The reporting team of ASIAPRESS has conducted inspections of various farms in North Hamkyung Province, Ryanggang Province, and South Pyongyang Province. To begin with, reporting partners found that overall grain production was very poor this year. As record-high temperatures and drought hit the country last year, the Kim Jong-un regime, as it has done each year since 2011, was forced to once again request food aid from UN agencies. According to reporting partners though, this year’s food situation will almost certainly be far worse than last year’s.

The previously mentioned reporting partner, from North Hamkyung Province, visited a cooperative farm producing corn. The leader of the farm told the reporting partner, “Production will come out to 10-15% less than last year’s total, which was itself a disaster. It is simply impossible to achieve the quota set by the government.”

The farmer cited the following reasons for this year’s poor output:

  • Lack of farming supplies
  • Lack of workers
  • Drought
  • Diminishing soil fertility

The supplies that farmers rely upon include: fertilizer, vehicle fuel, and agricultural chemicals. Due to financial difficulties caused by international sanctions, however, the authorities have not been able to supply these necessary materials to farms. The resulting lack of fertilizer has been especially serious.

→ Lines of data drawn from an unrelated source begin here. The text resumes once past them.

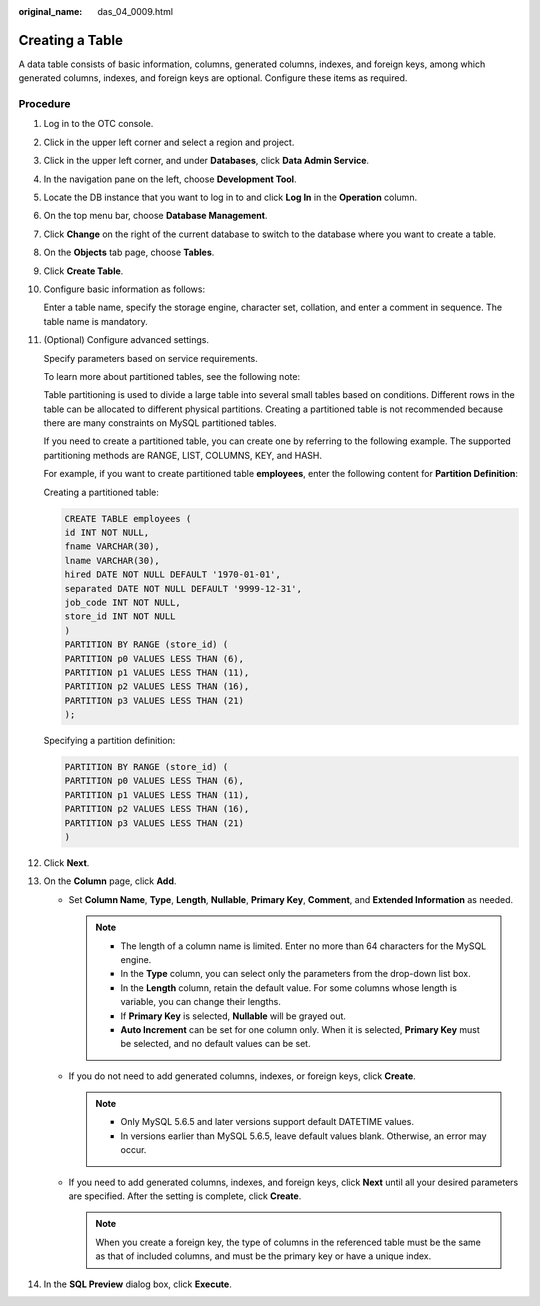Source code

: :original_name: das_04_0009.html

.. _das_04_0009:

Creating a Table
================

A data table consists of basic information, columns, generated columns, indexes, and foreign keys, among which generated columns, indexes, and foreign keys are optional. Configure these items as required.

Procedure
---------

#. Log in to the OTC console.

#. Click |image1| in the upper left corner and select a region and project.

#. Click |image2| in the upper left corner, and under **Databases**, click **Data Admin Service**.

#. In the navigation pane on the left, choose **Development Tool**.

#. Locate the DB instance that you want to log in to and click **Log In** in the **Operation** column.

#. On the top menu bar, choose **Database Management**.

#. Click **Change** on the right of the current database to switch to the database where you want to create a table.

#. On the **Objects** tab page, choose **Tables**.

#. Click **Create Table**.

#. Configure basic information as follows:

   Enter a table name, specify the storage engine, character set, collation, and enter a comment in sequence. The table name is mandatory.

#. (Optional) Configure advanced settings.

   Specify parameters based on service requirements.

   To learn more about partitioned tables, see the following note:

   Table partitioning is used to divide a large table into several small tables based on conditions. Different rows in the table can be allocated to different physical partitions. Creating a partitioned table is not recommended because there are many constraints on MySQL partitioned tables.

   If you need to create a partitioned table, you can create one by referring to the following example. The supported partitioning methods are RANGE, LIST, COLUMNS, KEY, and HASH.

   For example, if you want to create partitioned table **employees**, enter the following content for **Partition Definition**:

   Creating a partitioned table:

   .. code-block:: text

      CREATE TABLE employees (
      id INT NOT NULL,
      fname VARCHAR(30),
      lname VARCHAR(30),
      hired DATE NOT NULL DEFAULT '1970-01-01',
      separated DATE NOT NULL DEFAULT '9999-12-31',
      job_code INT NOT NULL,
      store_id INT NOT NULL
      )
      PARTITION BY RANGE (store_id) (
      PARTITION p0 VALUES LESS THAN (6),
      PARTITION p1 VALUES LESS THAN (11),
      PARTITION p2 VALUES LESS THAN (16),
      PARTITION p3 VALUES LESS THAN (21)
      );

   Specifying a partition definition:

   .. code-block:: text

      PARTITION BY RANGE (store_id) (
      PARTITION p0 VALUES LESS THAN (6),
      PARTITION p1 VALUES LESS THAN (11),
      PARTITION p2 VALUES LESS THAN (16),
      PARTITION p3 VALUES LESS THAN (21)
      )

#. Click **Next**.

#. On the **Column** page, click **Add**.

   -  Set **Column Name**, **Type**, **Length**, **Nullable**, **Primary Key**, **Comment**, and **Extended Information** as needed.

      .. note::

         -  The length of a column name is limited. Enter no more than 64 characters for the MySQL engine.
         -  In the **Type** column, you can select only the parameters from the drop-down list box.
         -  In the **Length** column, retain the default value. For some columns whose length is variable, you can change their lengths.
         -  If **Primary Key** is selected, **Nullable** will be grayed out.
         -  **Auto Increment** can be set for one column only. When it is selected, **Primary Key** must be selected, and no default values can be set.

   -  If you do not need to add generated columns, indexes, or foreign keys, click **Create**.

      .. note::

         -  Only MySQL 5.6.5 and later versions support default DATETIME values.
         -  In versions earlier than MySQL 5.6.5, leave default values blank. Otherwise, an error may occur.

   -  If you need to add generated columns, indexes, and foreign keys, click **Next** until all your desired parameters are specified. After the setting is complete, click **Create**.

      .. note::

         When you create a foreign key, the type of columns in the referenced table must be the same as that of included columns, and must be the primary key or have a unique index.

#. In the **SQL Preview** dialog box, click **Execute**.

.. |image1| image:: /_static/images/en-us_image_0000001694653209.png
.. |image2| image:: /_static/images/en-us_image_0000001694653201.png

As the output of chemical fertilizer plants has been greatly reduced and fuel for vehicles has not been properly supplied by the state, government agencies and companies are reportedly renting vehicles to drive to fertilizer plants themselves in order to pick up fertilizer supplies. As payment for borrowing the vehicles, the companies hand over some of the fertilizer they have picked up from the factory. Supplies of the necessary fertilizers are dwindling though.

The reporting partner from North Hamkyung Province said, “Corn must be fertilized at least twice by mid-July, but only half of crops received the necessary amount of fertilizer. The corn couldn’t grow properly. A farm overseer said that, as the corn didn’t take root properly, a group had to be formed to re-plant the corn seeds 3 more times.”